Saturday, October 19, 2019

Another Look at the ‘Least Religious Generation’

Narratives of decline surround American evangelicalism and American religion more broadly. Within these narratives, a special sort of skepticism is reserved for twentysomethings. Much has been said about their flight from the pews, the rise of the “nones,” and the lack of institutional commitment among millennials. While we’ve been wringing our hands about the millennial generation, we must acknowledge that Generation Z snuck up on us. They are increasingly filling the ranks of the twentysomething cohort.

In their book, The Twentysomething Soul: Understanding the Religious and Secular Lives of American Young Adults, Clydesdale and Garces-Foley distill their work like this:

Contrary to popular opinion, the beliefs and practices of American twentysomethings reveal far more continuity than decline.  One in three twentysomethings attend worship regularly, but they cluster within young-adult friendly congregations.

The religiously unaffiliated are a diverse group, consisting of atheists, agnostics, and believers.

Today’s American twentysomethings adopt one of four approaches to faith: They prioritize it, they reject it, they sideline it, or they practice an “eclectic spirituality.”

Those American twentysomethings who prioritize religious and spiritual life are more likely to engage in a certain set of practices: marriage, parenthood, college graduation, employment, voting, community engagement, and social involvement.

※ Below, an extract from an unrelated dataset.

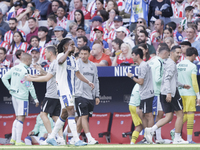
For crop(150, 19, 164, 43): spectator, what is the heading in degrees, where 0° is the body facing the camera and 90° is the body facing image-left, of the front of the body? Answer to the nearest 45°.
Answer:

American twentysomethings view institutions differently than their elders: As the authors explain, “Today’s twentysomethings experience the world less as sets of institutions prescribing standard life scripts and more as nodes on a network from which they can freely choose cultural symbols, strategies, and interpretations.”  Continue here....

-- Drew Moser

This strikes me as as highly consistent with how these groups experience all of life, not just religious life.  And, probably, how it always is—how we experience the dimensions of life is likely more consistent, than inconsistent.  So, I have to smile a bit over the notion that we can stop our hand-wringing—God isn't too freaked about it either.  He's got this—it’s life.